**Aim of the exercise**
Please transcribe the records precisely; pictures stay out of your copy.

-- Data for this exercise follows --

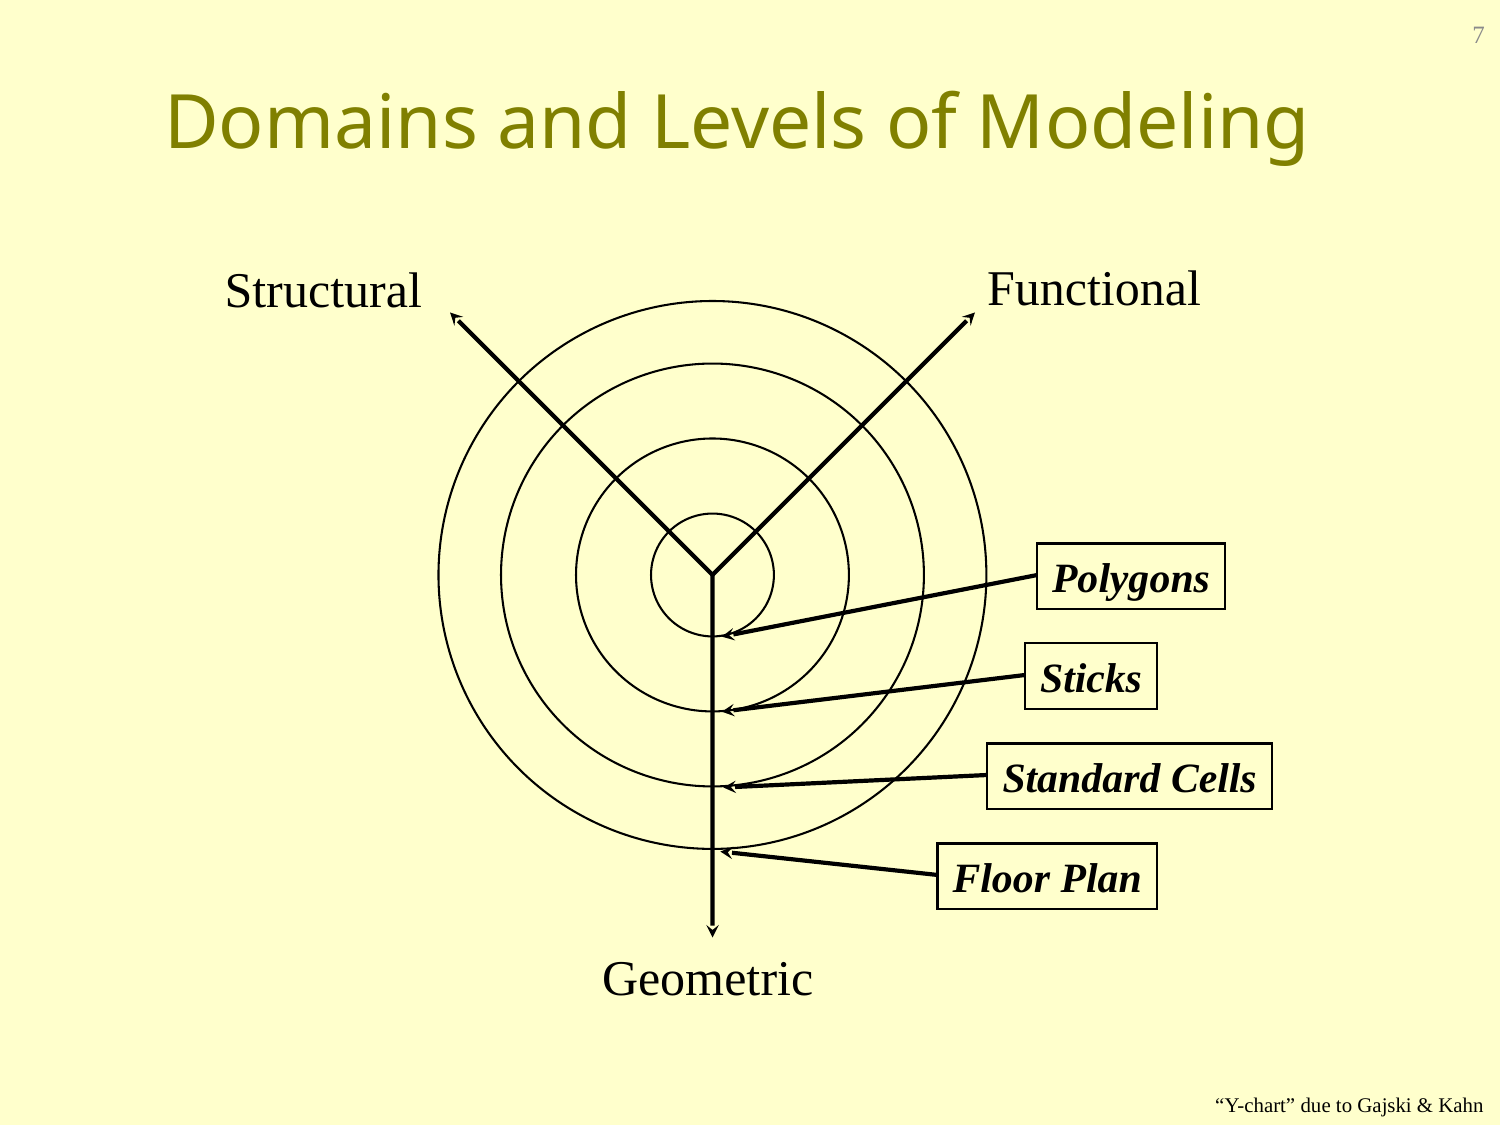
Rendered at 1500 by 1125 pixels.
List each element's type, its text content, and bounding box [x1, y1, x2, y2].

text_box [720, 846, 734, 860]
title Domains and Levels of Modeling [87, 24, 1388, 213]
text_box Geometric [587, 937, 829, 1013]
text_box [576, 438, 849, 712]
text_box [438, 301, 987, 849]
text_box [501, 363, 924, 787]
text_box [961, 313, 972, 326]
text_box Standard Cells [987, 743, 1272, 809]
text_box [706, 925, 719, 937]
text_box “Y-chart” due to Gajski & Kahn [1199, 1084, 1499, 1125]
text_box Polygons [1037, 543, 1226, 609]
text_box Sticks [1024, 643, 1158, 709]
text_box [450, 312, 464, 326]
text_box [651, 513, 774, 637]
text_box [721, 628, 736, 641]
text_box [721, 704, 735, 717]
slide_number 7 [1149, 3, 1500, 64]
text_box Functional [971, 247, 1217, 323]
text_box [723, 780, 737, 794]
text_box Floor Plan [937, 843, 1158, 909]
text_box Structural [209, 249, 438, 325]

-- Data for this exercise concluded --

**Reply to the exercise**
Rendered at 1500 by 1125 pixels.
List each element's type, its text content, and bounding box [x1, y1, x2, y2].

text_box [720, 846, 734, 860]
title Domains and Levels of Modeling [87, 24, 1388, 213]
text_box Geometric [587, 937, 829, 1013]
text_box [576, 438, 849, 712]
text_box [438, 301, 987, 849]
text_box [501, 363, 924, 787]
text_box [961, 313, 972, 326]
text_box Standard Cells [987, 743, 1272, 809]
text_box [706, 925, 719, 937]
text_box “Y-chart” due to Gajski & Kahn [1199, 1084, 1499, 1125]
text_box Polygons [1037, 543, 1226, 609]
text_box Sticks [1024, 643, 1158, 709]
text_box [450, 312, 464, 326]
text_box [651, 513, 774, 637]
text_box [721, 628, 736, 641]
text_box [721, 704, 735, 717]
slide_number 7 [1149, 3, 1500, 64]
text_box Functional [971, 247, 1217, 323]
text_box [723, 780, 737, 794]
text_box Floor Plan [937, 843, 1158, 909]
text_box Structural [209, 249, 438, 325]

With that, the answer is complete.